A Gentleman in Moscow is the 2nd novel by Amor Towles and was published in late 2016. An unexpected delight, I stumbled into this novel accidentally and I’ve walked away with that feeling of enrichment that only great literature can provide. The main protagonist is Count Alexander Ilyich Rostov – sentenced to house arrest in 1922 for writing a poem. My kind of rebel. Rostov is sentenced to live out his days in Moscow’s Hotel Metropol and is labeled a “Former Person”. What was interesting to me was that while Russia’s political landscape changed outside of the Hotel Metropol (Lenin, Stalin, Malenkov, and Khrushchev all figure in this novel), the human interactions within the hotel are blissfully unencumbered by turmoil.

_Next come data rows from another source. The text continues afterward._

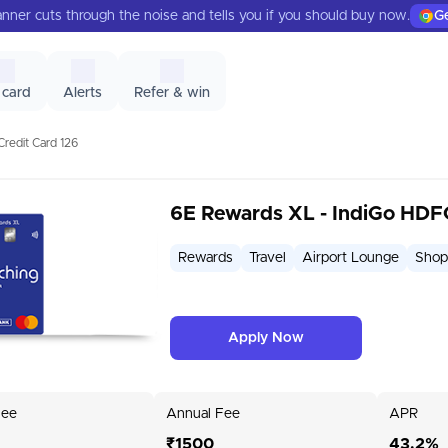
nner cuts through the noise and tells you if you should buy now.
Ge
 card
Alerts
Refer & win
redit Card 126
6E Rewards XL - IndiGo HDF
Rewards
Travel
Airport Lounge
Shop
Apply Now
Fee
Annual Fee
APR
₹1500
43.2%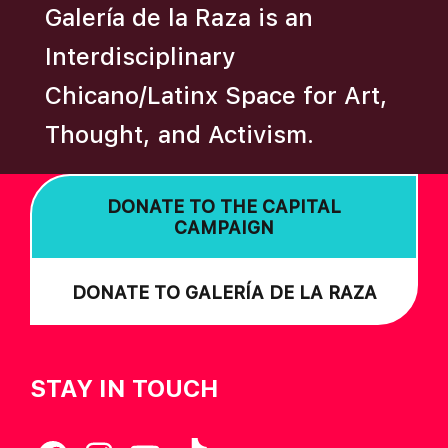
Galería de la Raza is an
I
O
Interdisciplinary
N
Chicano/Latinx Space for Art,
Thought, and Activism.
DONATE TO THE CAPITAL
CAMPAIGN
DONATE TO GALERÍA DE LA RAZA
STAY IN TOUCH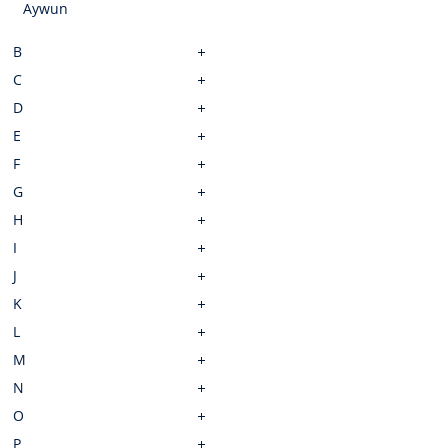
Aywun
B
C
D
E
F
G
H
I
J
K
L
M
N
O
P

How does an aristocrat go from traveling the world to living out his days under house arrest? “If a man does not master his circumstances then he is bound to be mastered by them” our main character tells us. Along the way we learn about Russian history, meet Rostov’s friends, lovers, and even his daughter. The family history and flashbacks were winning sequences. The frantic adventures and hipster intellectual dialogue reminded me quite a bit of a Wes Anderson film. I could see with my mind’s eye vivid colors, a soundtrack, and felt emotions rising within me as the novel raced towards its climax. The conclusion offers a bit of a twist ending that isn’t resolved in a deux ex machina way. The years pass quickly in the 400+ page novel and I can’t recommend it highly enough.